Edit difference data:
↓

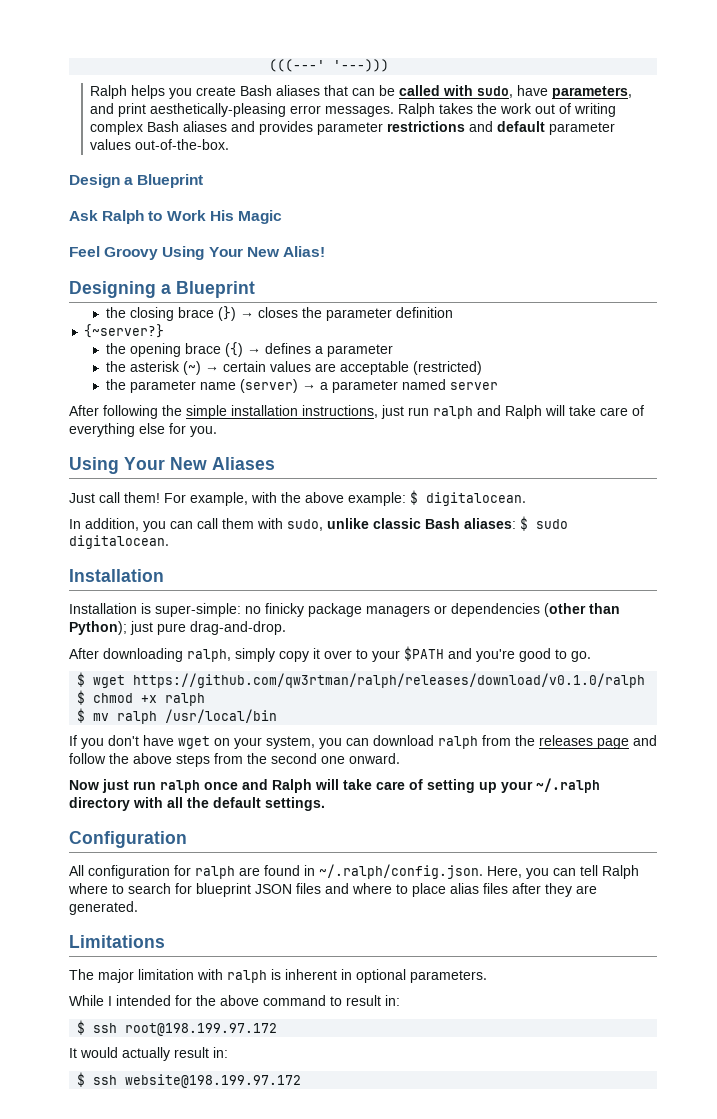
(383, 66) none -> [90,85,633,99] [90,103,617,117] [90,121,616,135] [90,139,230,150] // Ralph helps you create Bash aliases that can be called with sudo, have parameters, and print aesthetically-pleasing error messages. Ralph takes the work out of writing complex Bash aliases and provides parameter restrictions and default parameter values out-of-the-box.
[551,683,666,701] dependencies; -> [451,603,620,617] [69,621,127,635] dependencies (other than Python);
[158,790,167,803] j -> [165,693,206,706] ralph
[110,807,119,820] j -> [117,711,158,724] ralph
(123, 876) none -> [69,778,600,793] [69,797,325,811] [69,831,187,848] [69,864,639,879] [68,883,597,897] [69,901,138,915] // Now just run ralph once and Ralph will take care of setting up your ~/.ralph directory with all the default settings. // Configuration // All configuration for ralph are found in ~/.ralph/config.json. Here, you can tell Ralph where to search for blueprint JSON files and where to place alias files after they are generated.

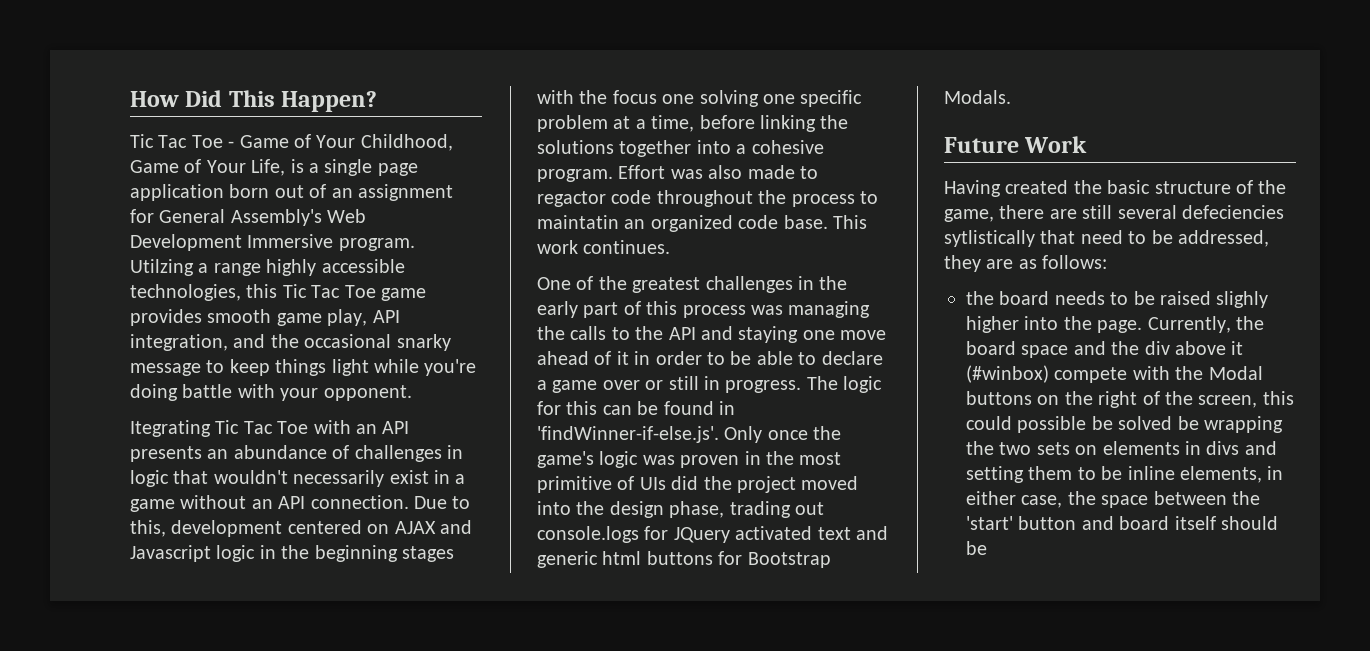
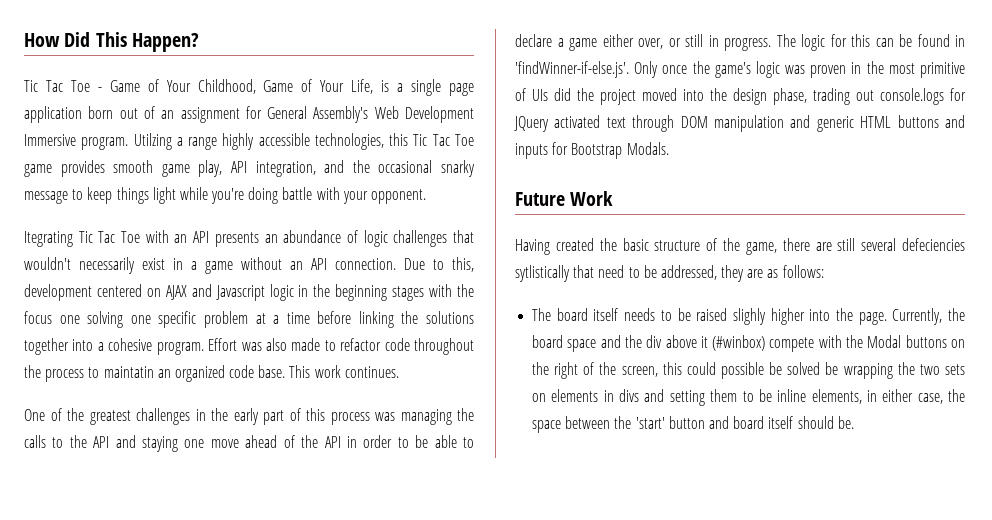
[354,445,463,462] [130,470,169,487] challenges in logic -> [363,230,448,247] logic challenges
[651,115,695,132] time, -> [286,312,310,324] time
[537,191,606,207] regactor -> [340,338,382,351] refactor
[616,351,629,365] it -> [301,435,341,448] the API
[602,380,640,390] over -> [602,34,663,49] either over,
[856,526,888,540] [537,551,713,568] and generic html buttons -> [632,115,965,132] [515,143,548,159] through DOM manipulation and generic HTML buttons and inputs
[966,291,1050,305] the board -> [532,308,619,321] The board itself
[966,541,987,555] be -> [837,416,854,429] be.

↑

## What the task requires
Looking at the entries above, can you reproduce exactly the lines from the one that holds "[551,683,666,701] dependencies; ->" through the one that holds "[110,807,119,820] j ->", and only those?

## Answer below
[551,683,666,701] dependencies; -> [451,603,620,617] [69,621,127,635] dependencies (other than Python);
[158,790,167,803] j -> [165,693,206,706] ralph
[110,807,119,820] j -> [117,711,158,724] ralph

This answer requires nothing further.